Text block
- - -

Bill Mitchell has a similar article at: The Euro crisis is all their own doing.
an excerpt therefrom:
Conclusion
The point is that the bond markets will always fund nations that issue their own currency because they know that the government carries no solvency risk.
At times when growth is robust, the investors will diversity into corporate debt instruments to seek higher returns. The consequence is that government bond yields will rise as demand for them falls. We cannot interpret that as saying that the bond markets think there is an increased risk in holding government debt. It is just that growth is robust enough to reduce the risk of holding private debt.
When times are tight, the bond investors will increasingly seek safe havens in government debt and yields drop. That choice is irrespective of whether the government is pursuing austerity or expansion. The bond markets know that irrespective of the state of the economy the currency-issuing governments can and will always pay up.
The opposite is the case in the Eurozone. It is only when the prospects of growth are good and tax bases strong that the bond markets will take the risk and lend at low yields to governments that use a foreign currency (the Euro). That is because they always know there is solvency risk.
Thinking that austerity will solve a sovereign debt problem in a monetary union where all the member states face solvency issues is like thinking that pigs might fly. It is a fantasy. from http://bilbo.economicoutlook.net/blog/?p=19893#more-19893
“The point is that the bond markets will always fund nations that issue their own currency because they know that the government carries no solvency risk.”
Patently false, no? Zimbabwe issues its own currency and has (technically) no solvency risk? Something doesn’t add up, or the words we use change meaning, for most people would consider Zimbabwe to be insolvent despite its surfeit of currency. Hungary issues its own currency too, its 10-year bond is around 8.6 %. Spain, in contrast, has the 10-year at 6.9 %.
Bill Mitchell: Zimbabwe for hyperventilators 101
Thank you, reading….
Zimbabwe doesn’t use much domestic currency anymore since their hyperinflation incident. The local papers report that consumers and shop keepers are accepting a basket of currencies, including local currencies like the Batswana Pula and the South African Rand, and others like the US dollar.
Great catch! Sure, as long as cuts to the deficit are all about firing teachers and cutting the standards of living of the little people, it’s all great and sound economic policy. When revenue equivalents like expiration of tax cuts benefitting mostly the rich come into play with no way to suppress them, budget balancing is counterproductive and will lead to more problems.
It has really gotten to the point where future historians will look at this period and shake their heads in total disbelief at how easily a plutocracy can manipulate the public “debate” into a total theater of the absurd for total morons, with said morons including pretty much the vast majority of all the professional classes entrusted with supposedly paying attention for the benefit of society.
Correction: vast majorities in all the professional classes. My apologies.
Austerity is not stupid. It is intentionally “stupid.” It is the method by which then 1% distances itself from the 99%.
Austerity always wreaks greater hardship on the 99%.
All the wealthy 1% preach austerity. You never will hear a 99% man say the government should spend less on benefits. Unfortunately, the 99% have been so brainwashed by the 1%, they actually get angry when you tell them federal deficit spending needs to increase.
Those who do not understand Monetary Sovereignty do not understand economics.
Rodger Malcolm Mitchell
Can we put a bunch of dead fat cats in a box and pretend they are alive?

- - -

[Dataset entries]
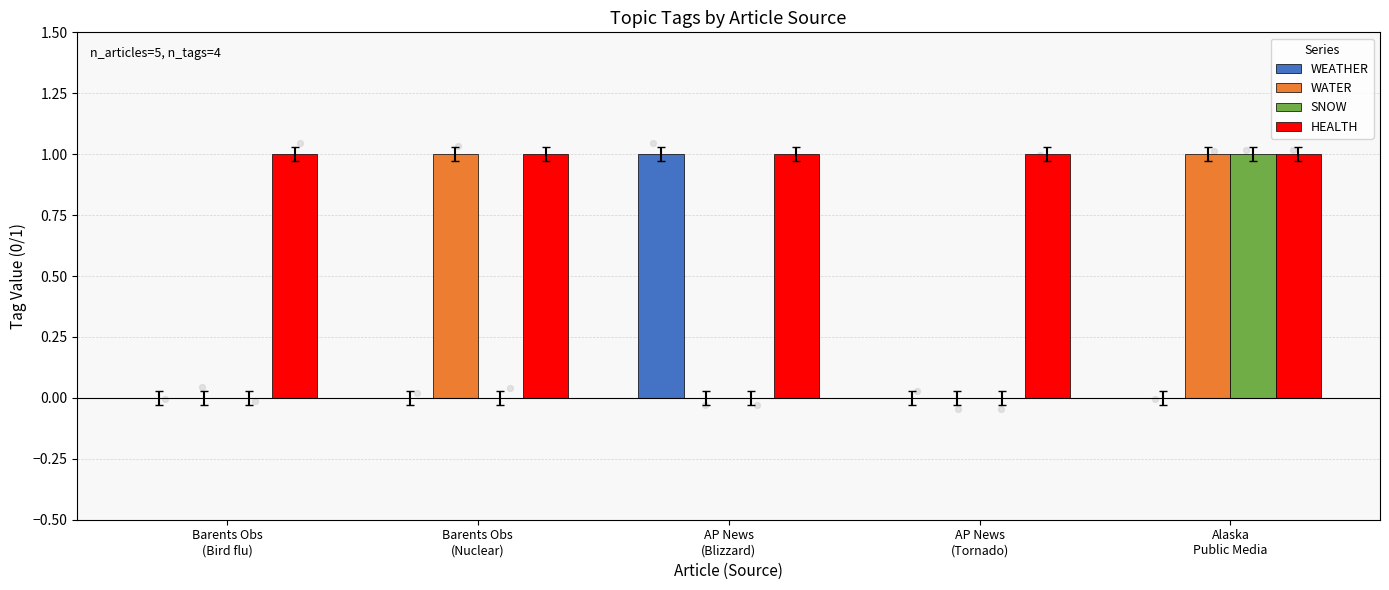

What is the total value across all series at Alaska
Public Media?

3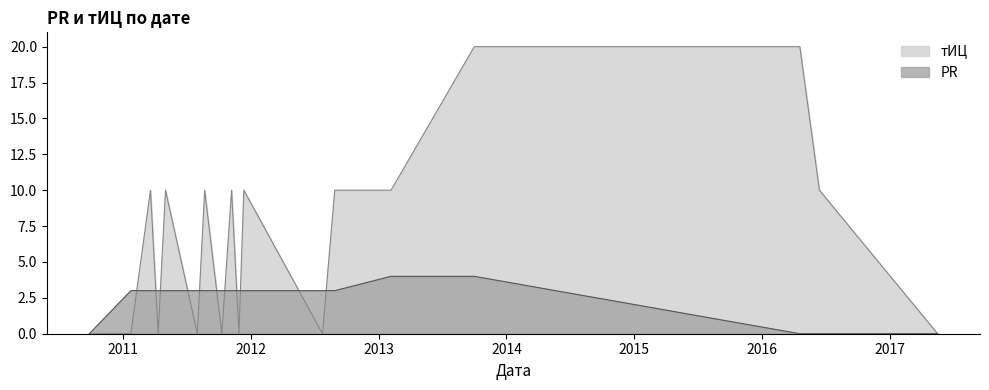

How many times do тИЦ and PR cross each other?

11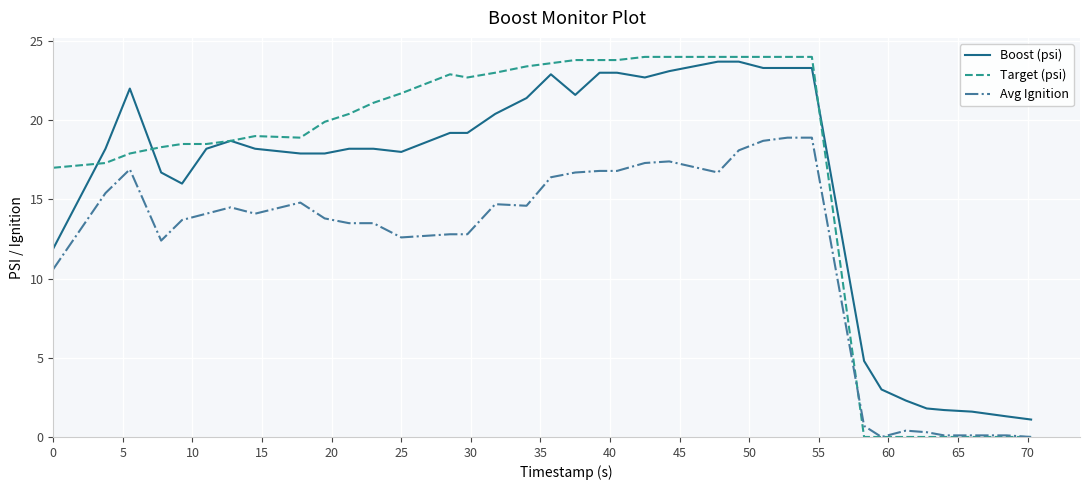

What is the highest value of the Target (psi) series?

24.0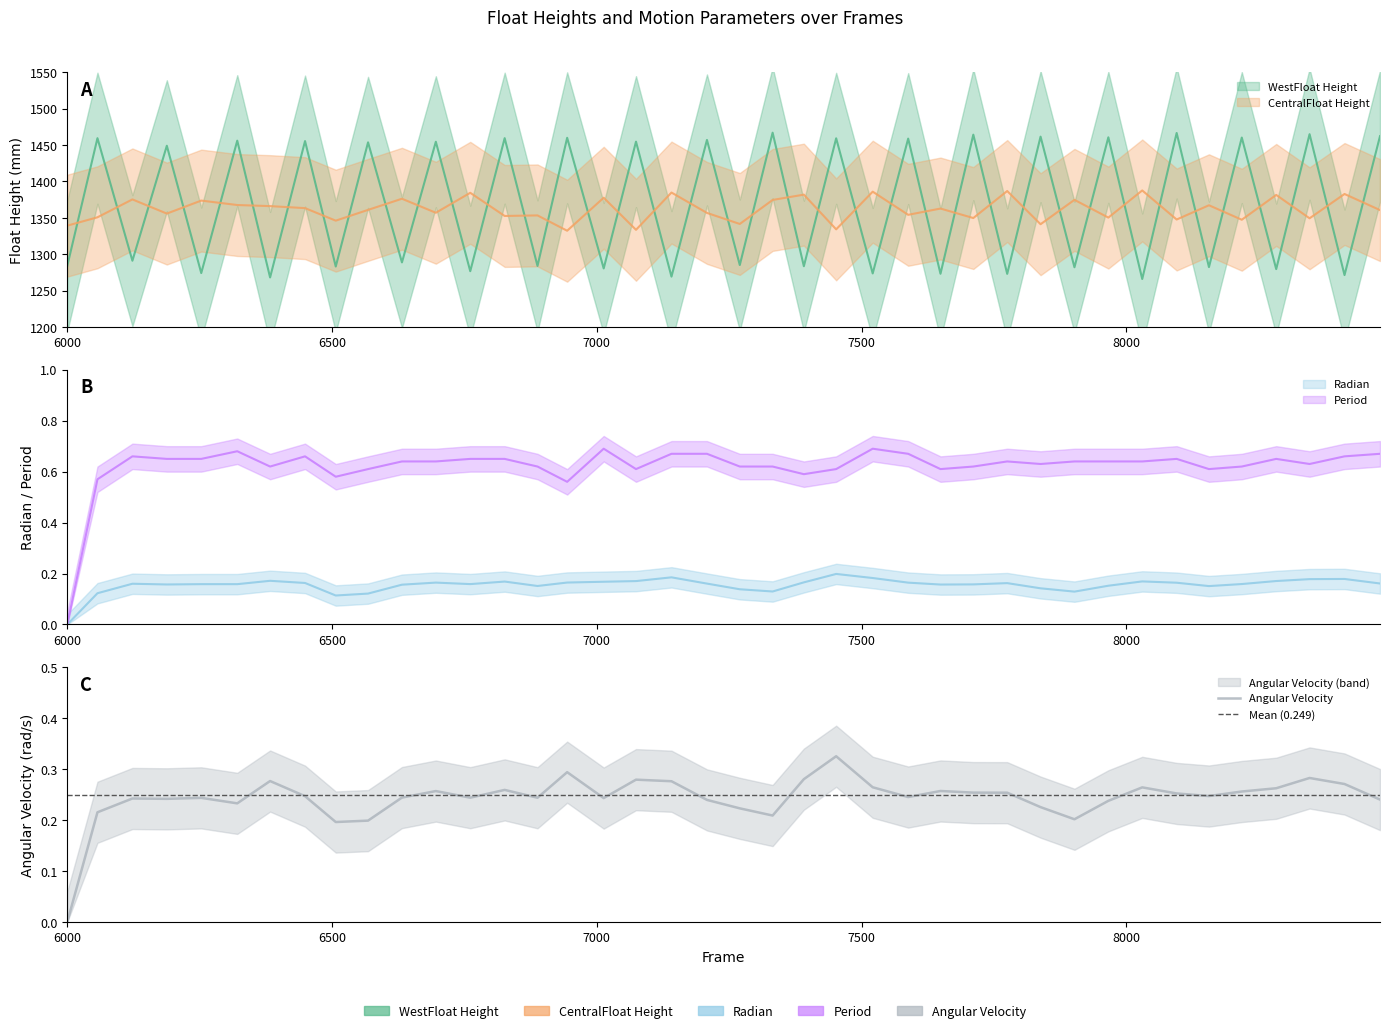

Reading left to right, extract all data points from this chart.

WestFloat Height: 6000=1284.0	6057=1459.4	6123=1291.1	6188=1449.0	6253=1274.1	6321=1456.0	6383=1268.1	6449=1455.4	6507=1283.1	6568=1453.7	6632=1288.8	6696=1454.5	6761=1276.7	6826=1459.5	6888=1283.9	6944=1459.9	7013=1280.5	7074=1454.7	7141=1269.2	7208=1457.0	7270=1285.1	7332=1467.0	7391=1283.5	7452=1459.3	7521=1273.6	7588=1458.8	7649=1273.2	7711=1464.3	7775=1273.0	7838=1461.6	7902=1282.1	7966=1460.6	8030=1265.9	8095=1466.6	8156=1282.3	8218=1460.3	8283=1279.5	8346=1464.9	8412=1271.3	8479=1462.2
CentralFloat Height: 6000=1339.2	6057=1350.7	6123=1375.3	6188=1355.8	6253=1373.7	6321=1367.6	6383=1366.1	6449=1363.3	6507=1346.1	6568=1360.9	6632=1376.2	6696=1357.0	6761=1384.4	6826=1352.6	6888=1353.3	6944=1332.3	7013=1377.6	7074=1333.5	7141=1384.7	7208=1356.8	7270=1341.6	7332=1374.6	7391=1381.9	7452=1334.2	7521=1385.9	7588=1354.1	7649=1362.7	7711=1349.7	7775=1386.8	7838=1341.2	7902=1374.7	7966=1350.3	8030=1387.6	8095=1347.7	8156=1367.3	8218=1347.4	8283=1381.5	8346=1349.4	8412=1382.7	8479=1360.6
Angular Velocity: 6000=0.0	6057=0.2	6123=0.2	6188=0.2	6253=0.2	6321=0.2	6383=0.3	6449=0.2	6507=0.2	6568=0.2	6632=0.2	6696=0.3	6761=0.2	6826=0.3	6888=0.2	6944=0.3	7013=0.2	7074=0.3	7141=0.3	7208=0.2	7270=0.2	7332=0.2	7391=0.3	7452=0.3	7521=0.3	7588=0.2	7649=0.3	7711=0.3	7775=0.3	7838=0.2	7902=0.2	7966=0.2	8030=0.3	8095=0.3	8156=0.2	8218=0.3	8283=0.3	8346=0.3	8412=0.3	8479=0.2
Radian: 6000=0.0	6057=0.1	6123=0.2	6188=0.2	6253=0.2	6321=0.2	6383=0.2	6449=0.2	6507=0.1	6568=0.1	6632=0.2	6696=0.2	6761=0.2	6826=0.2	6888=0.2	6944=0.2	7013=0.2	7074=0.2	7141=0.2	7208=0.2	7270=0.1	7332=0.1	7391=0.2	7452=0.2	7521=0.2	7588=0.2	7649=0.2	7711=0.2	7775=0.2	7838=0.1	7902=0.1	7966=0.2	8030=0.2	8095=0.2	8156=0.2	8218=0.2	8283=0.2	8346=0.2	8412=0.2	8479=0.2
Period: 6000=0.0	6057=0.6	6123=0.7	6188=0.6	6253=0.7	6321=0.7	6383=0.6	6449=0.7	6507=0.6	6568=0.6	6632=0.6	6696=0.6	6761=0.6	6826=0.7	6888=0.6	6944=0.6	7013=0.7	7074=0.6	7141=0.7	7208=0.7	7270=0.6	7332=0.6	7391=0.6	7452=0.6	7521=0.7	7588=0.7	7649=0.6	7711=0.6	7775=0.6	7838=0.6	7902=0.6	7966=0.6	8030=0.6	8095=0.6	8156=0.6	8218=0.6	8283=0.6	8346=0.6	8412=0.7	8479=0.7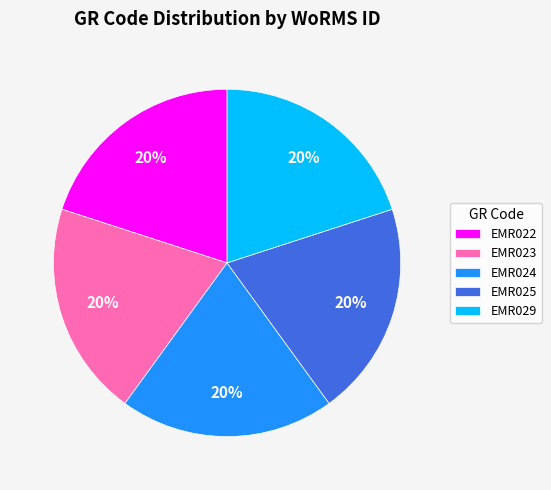

Does EMR023 account for over 50% of the chart?

No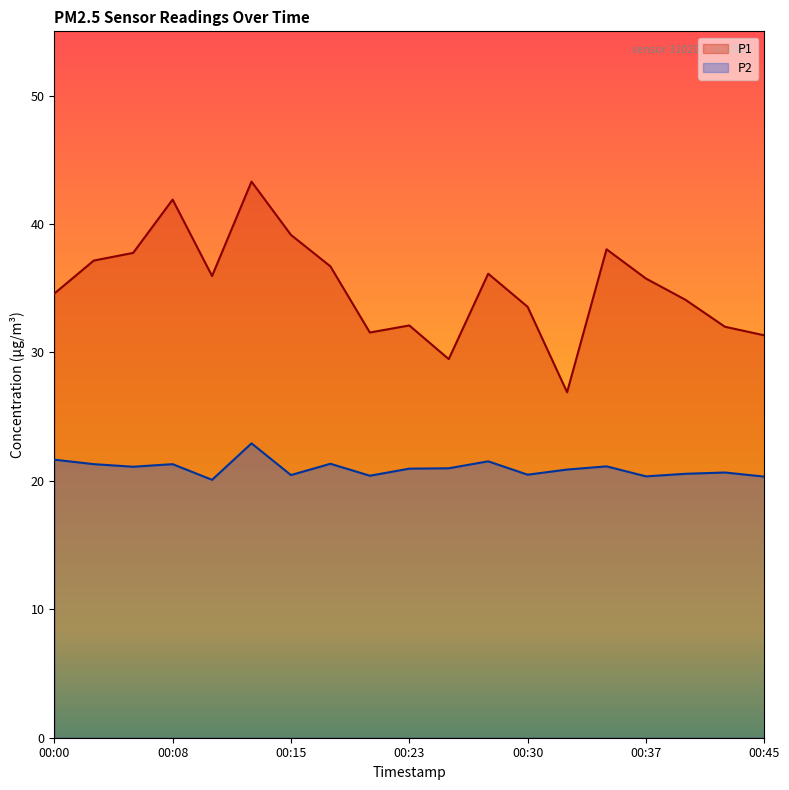

True or false: P1 and P2 intersect in this chart.

False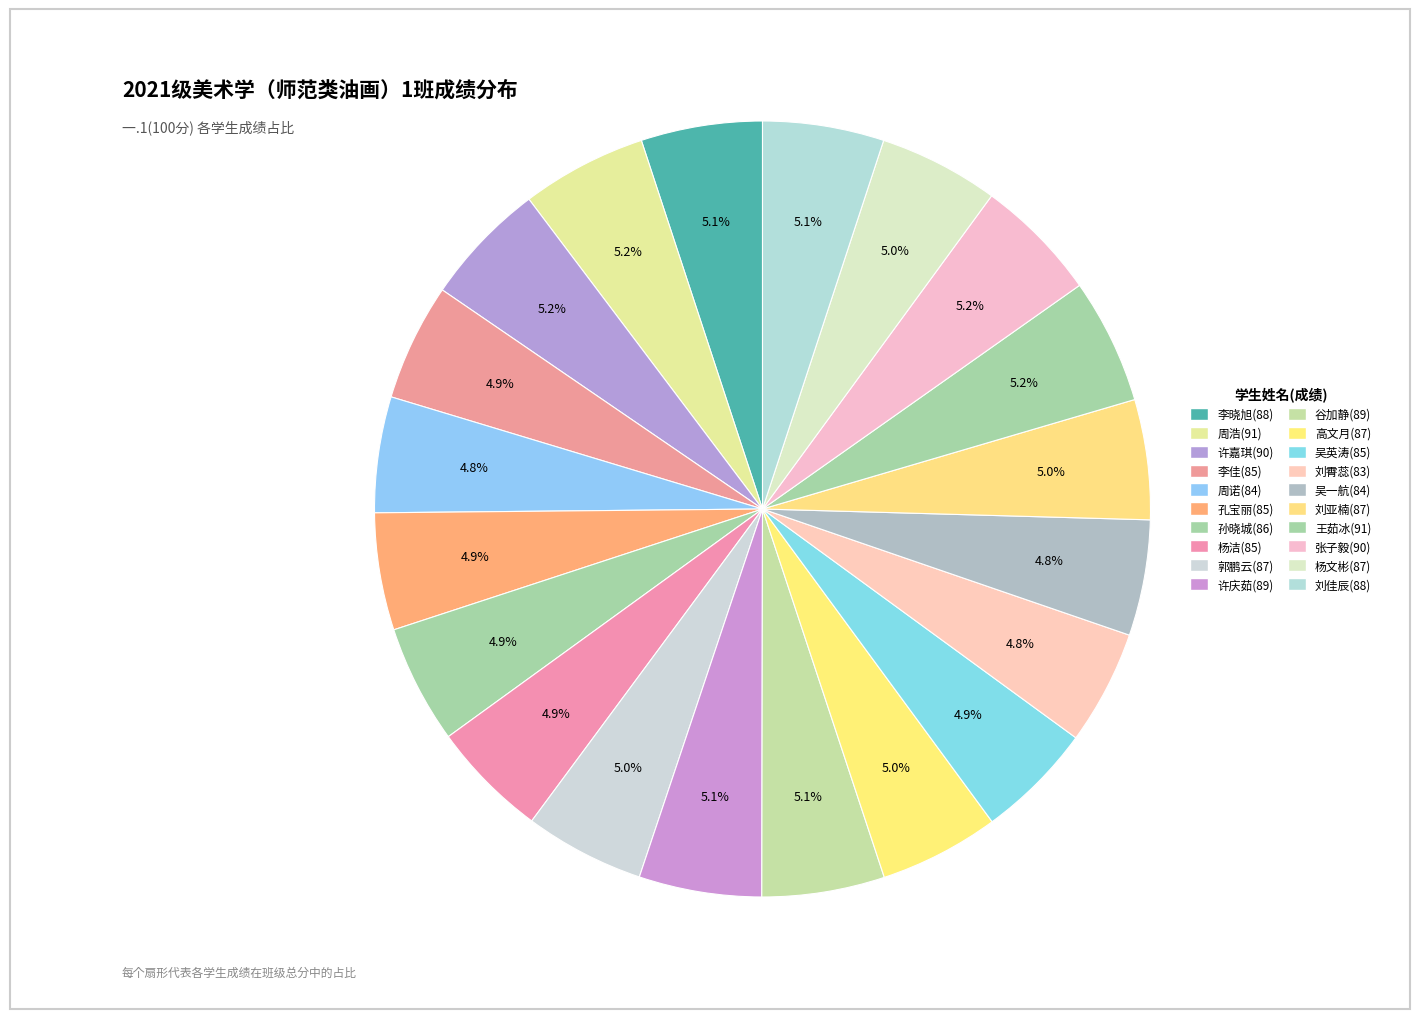

What is the total percentage of 高文月(87) and 周诺(84)?

9.8%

- - -

Description of the task
In the bond-market discussion, what is Hungary's 10-year bond yield? The items above are separate material and are unrelated to the bond-market discussion.

Task solution
It is around 8.6%.